The essay goes on raising many such pertinent questions in reader's mind.
In fact, estrangement becomes, once more, a form of cultural distance, and the notes a narrative about alienation; a narrative, indeed, of semi-articulate but deep undecidedness and uncertainty about what constitutes, in language, poetic wonder, citizenship, nationhood, and in what ways these categories are in tension with one another.
or
But surely there's a third level in the poem, in which a significance is ascribed to the mundane, the superfluous, that can't be pinned down to religious belief; and it's this level that Jayakar herself finds inaccessible, or refuses, for the moment, to participate in.

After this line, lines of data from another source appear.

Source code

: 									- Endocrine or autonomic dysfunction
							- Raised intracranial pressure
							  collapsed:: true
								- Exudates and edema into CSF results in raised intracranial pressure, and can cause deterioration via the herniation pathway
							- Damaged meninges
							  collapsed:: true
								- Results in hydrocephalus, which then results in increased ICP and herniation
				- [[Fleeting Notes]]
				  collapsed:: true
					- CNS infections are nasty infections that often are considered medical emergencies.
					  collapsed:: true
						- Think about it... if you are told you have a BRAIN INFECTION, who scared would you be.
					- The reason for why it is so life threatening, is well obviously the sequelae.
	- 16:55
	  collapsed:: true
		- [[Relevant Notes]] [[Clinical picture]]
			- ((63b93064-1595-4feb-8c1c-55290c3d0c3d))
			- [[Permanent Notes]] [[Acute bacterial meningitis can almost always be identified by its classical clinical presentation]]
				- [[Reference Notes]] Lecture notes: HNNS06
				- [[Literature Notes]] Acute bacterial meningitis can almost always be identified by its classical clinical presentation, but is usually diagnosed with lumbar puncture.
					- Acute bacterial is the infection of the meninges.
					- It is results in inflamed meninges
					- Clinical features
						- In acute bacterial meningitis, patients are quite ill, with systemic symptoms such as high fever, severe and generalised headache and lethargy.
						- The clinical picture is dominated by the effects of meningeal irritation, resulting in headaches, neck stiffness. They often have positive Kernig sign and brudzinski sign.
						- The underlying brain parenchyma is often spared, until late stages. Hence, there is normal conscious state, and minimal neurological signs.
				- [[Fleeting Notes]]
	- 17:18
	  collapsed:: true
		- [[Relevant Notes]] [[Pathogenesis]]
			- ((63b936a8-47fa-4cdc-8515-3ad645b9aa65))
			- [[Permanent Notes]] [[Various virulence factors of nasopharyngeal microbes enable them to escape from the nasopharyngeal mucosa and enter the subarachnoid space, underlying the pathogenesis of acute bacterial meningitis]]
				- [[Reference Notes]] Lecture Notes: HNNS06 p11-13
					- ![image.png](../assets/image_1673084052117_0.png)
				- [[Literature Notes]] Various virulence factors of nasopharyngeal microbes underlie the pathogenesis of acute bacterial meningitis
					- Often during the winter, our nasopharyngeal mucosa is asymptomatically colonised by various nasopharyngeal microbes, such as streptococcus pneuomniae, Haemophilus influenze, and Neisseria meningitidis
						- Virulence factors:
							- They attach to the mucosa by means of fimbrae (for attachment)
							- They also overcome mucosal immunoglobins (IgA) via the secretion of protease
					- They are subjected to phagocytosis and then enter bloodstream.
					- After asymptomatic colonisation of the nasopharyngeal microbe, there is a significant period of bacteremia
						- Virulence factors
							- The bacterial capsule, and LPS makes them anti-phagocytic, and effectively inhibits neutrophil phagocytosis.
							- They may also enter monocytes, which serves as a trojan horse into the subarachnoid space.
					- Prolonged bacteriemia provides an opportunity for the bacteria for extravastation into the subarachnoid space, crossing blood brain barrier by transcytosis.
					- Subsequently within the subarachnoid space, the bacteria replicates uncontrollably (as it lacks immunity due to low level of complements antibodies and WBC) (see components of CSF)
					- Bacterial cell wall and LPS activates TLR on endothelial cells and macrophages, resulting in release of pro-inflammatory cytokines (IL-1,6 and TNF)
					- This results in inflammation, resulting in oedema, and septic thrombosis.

And then we're back at the exoticism vs defamiliarisation -- the following is very very jargony, but the point that it is making is worth mulling over:
I think Jayakar's and Nemade's response to the superfluous and random particular in Jejuri (comparable, in some ways, to the impatience Satyajit Ray's contemporaries felt with the everyday in his films) is symptomatic, rather than atypical, of a certain kind of post-independence critical position, which obdurately conflates the defamiliarisation of the ordinary with the commodification of the native. With the enlargement of the discourse of post-coloniality in the last two decades, the critical language with which to deal with defamiliarisation has grown increasingly attenuated, while the language describing the trajectory of the East as a career has become so ubiquitous that, confronted with a seemingly mundane but irreducible particular in a text, the reader or the member of the audience will almost automatically ask: "Are you exoticising your subject for Western readers?"


All in all a very gripping read, the essay itself. Now it's time for me to go hunt Jejuri.


***
1. Nemade got into limelight due to his Marathi book Kosla which I've read. Curiously, Kosla is inspired from Salinger's The Catcher in the Rye, and is sort of an Indianized version of the book -- where the protagonist, a loser of sorts, struggles at coming to terms with the way the society around him is. He has done a brilliant job of localizing the angst. But then isn't this parroting of sorts too? How does this parroting become more acceptable?